Start of Information shown
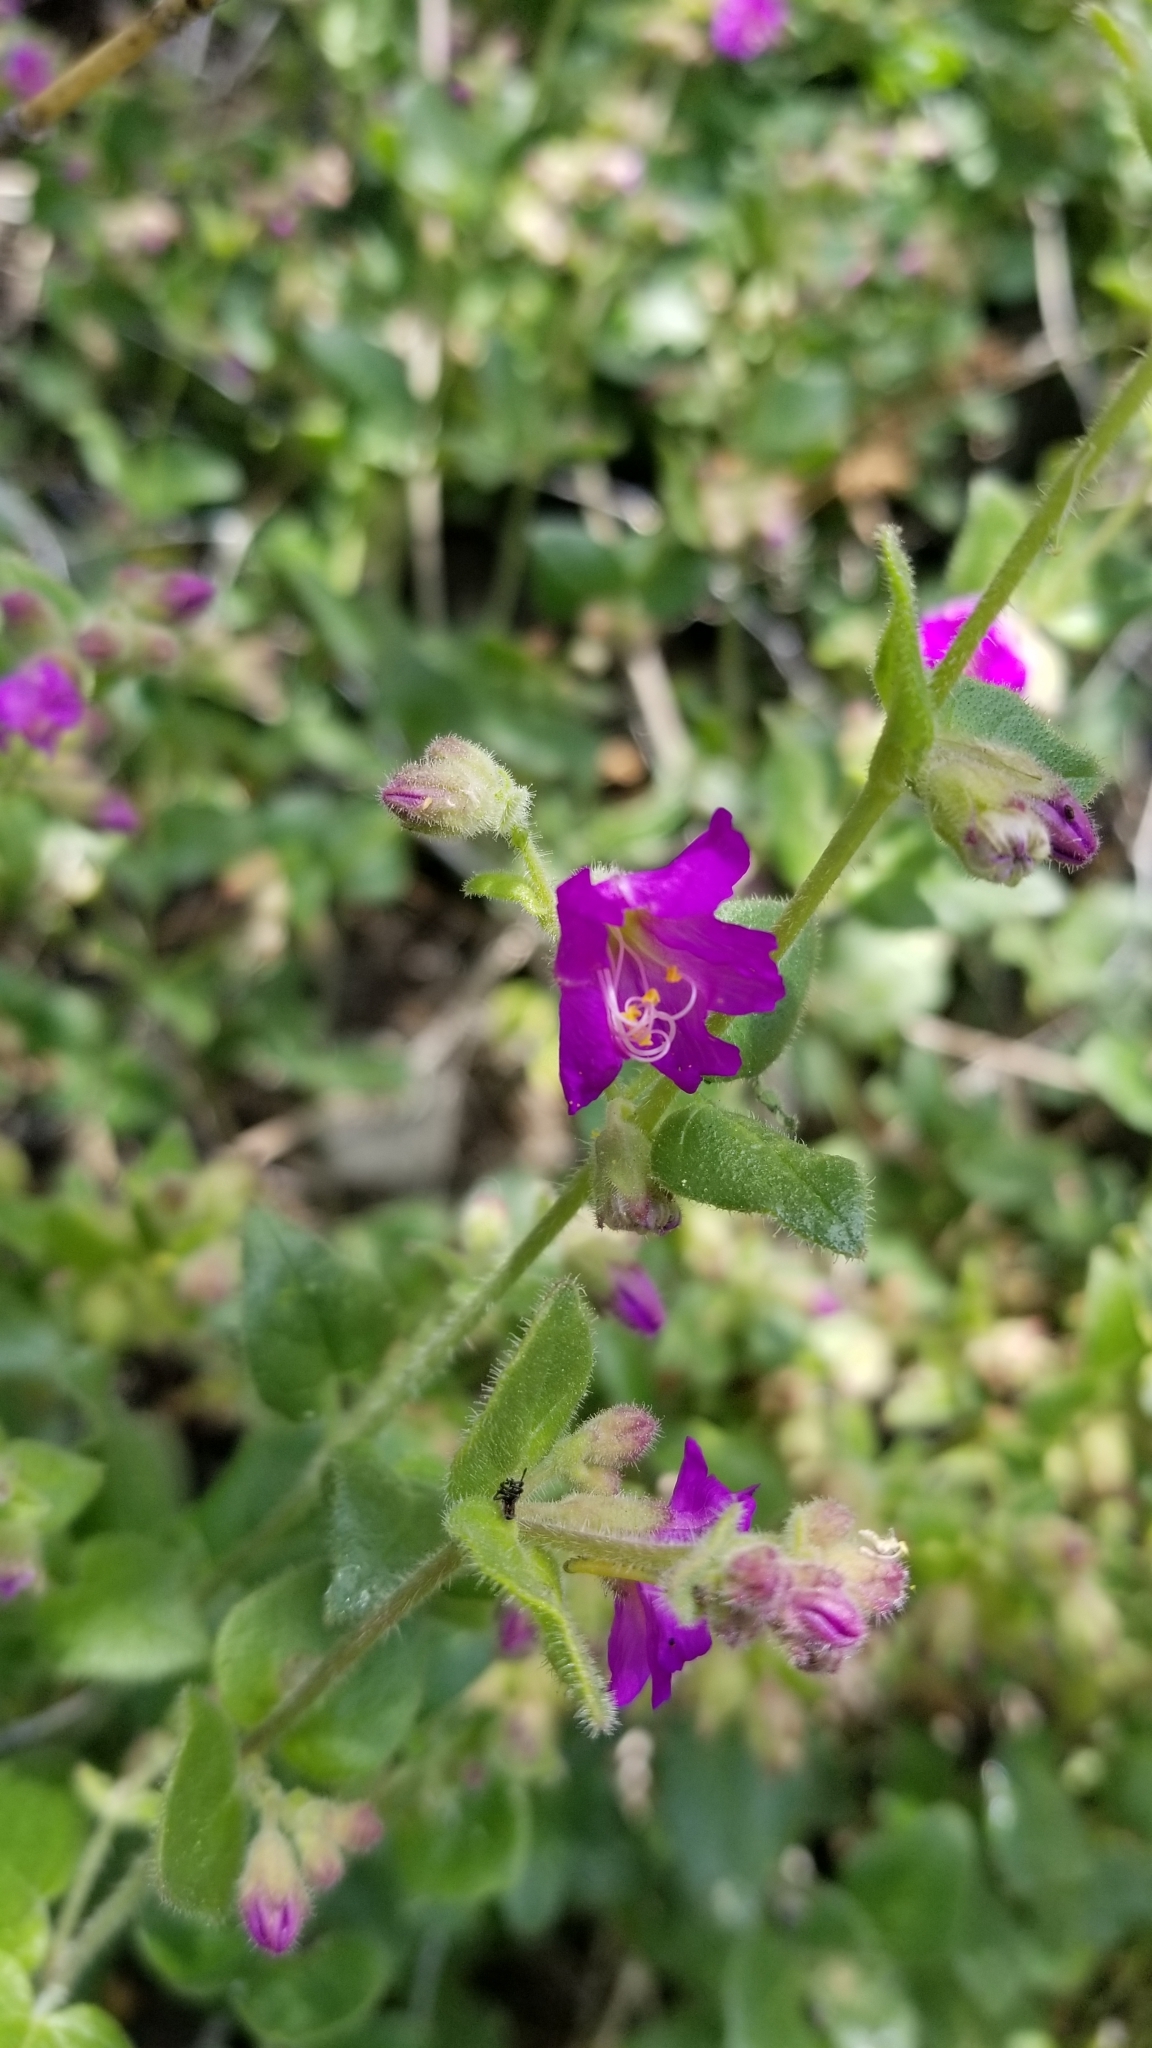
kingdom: Plantae
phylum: Tracheophyta
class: Magnoliopsida
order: Caryophyllales
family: Nyctaginaceae
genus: Mirabilis
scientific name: Mirabilis laevis
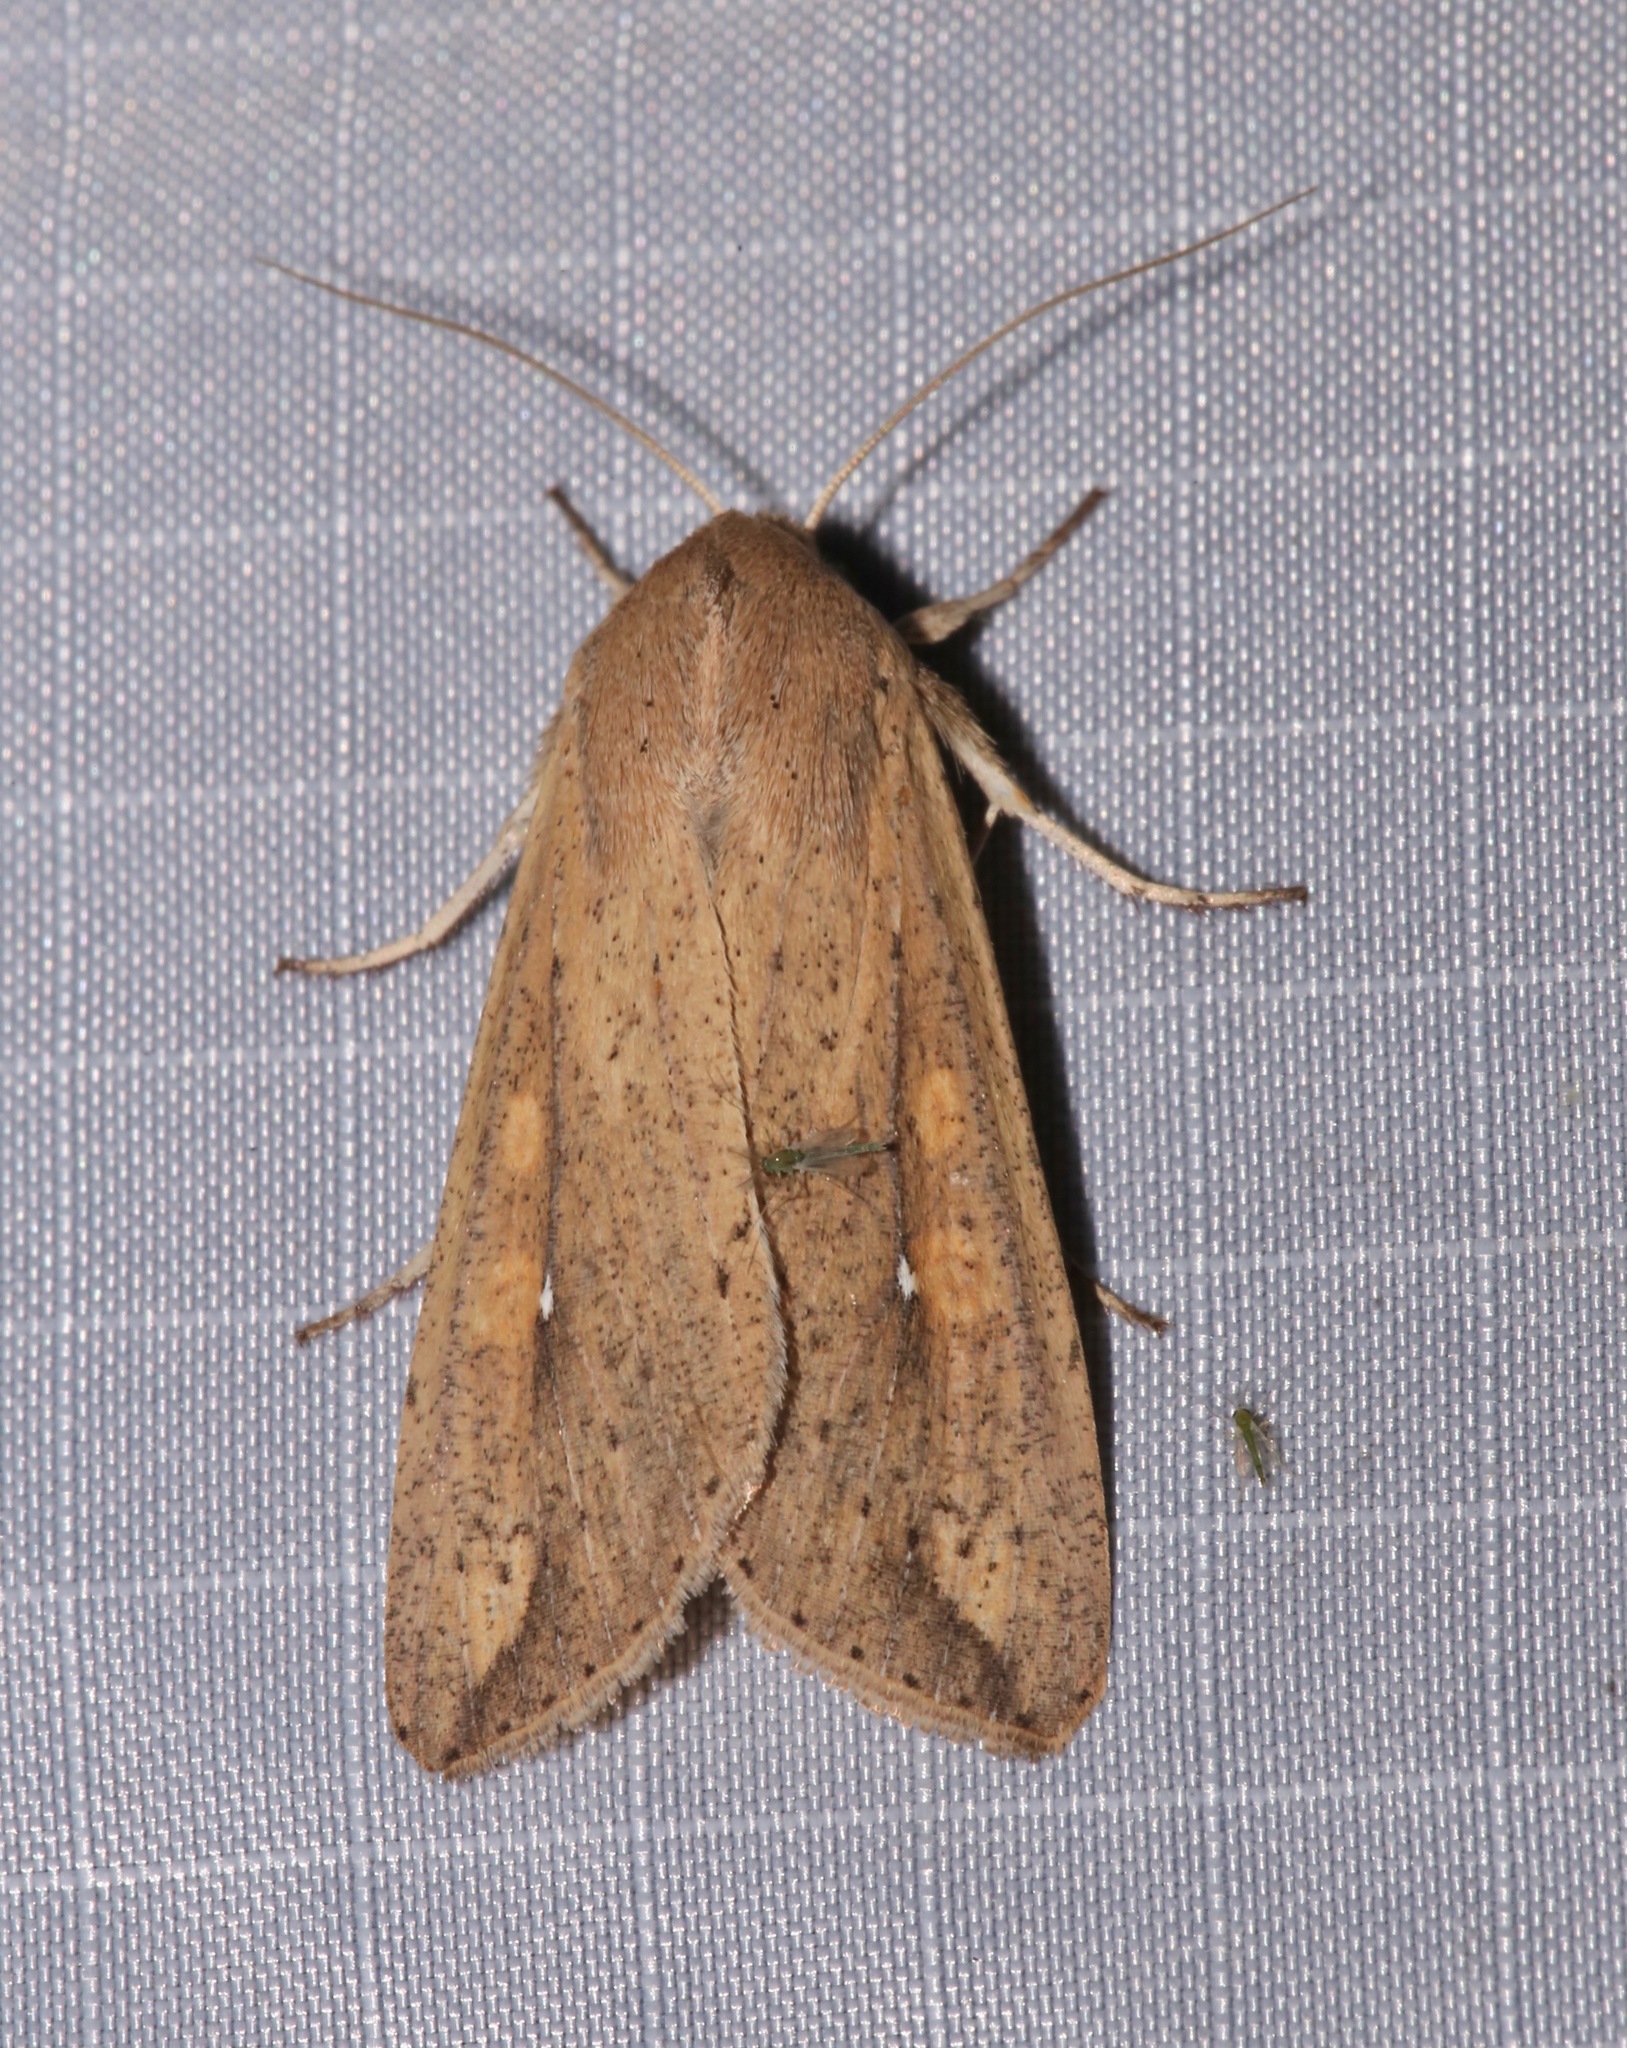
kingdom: Animalia
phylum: Arthropoda
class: Insecta
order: Lepidoptera
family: Noctuidae
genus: Mythimna
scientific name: Mythimna unipuncta
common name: White-speck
End of Information shown
→ What is needed: Return the lines from the one with "class: Magnoliopsida" up to and including the last line of the rows, copied unchanged. Leave the pictures out.

→ Worked answer:
class: Magnoliopsida
order: Caryophyllales
family: Nyctaginaceae
genus: Mirabilis
scientific name: Mirabilis laevis
kingdom: Animalia
phylum: Arthropoda
class: Insecta
order: Lepidoptera
family: Noctuidae
genus: Mythimna
scientific name: Mythimna unipuncta
common name: White-speck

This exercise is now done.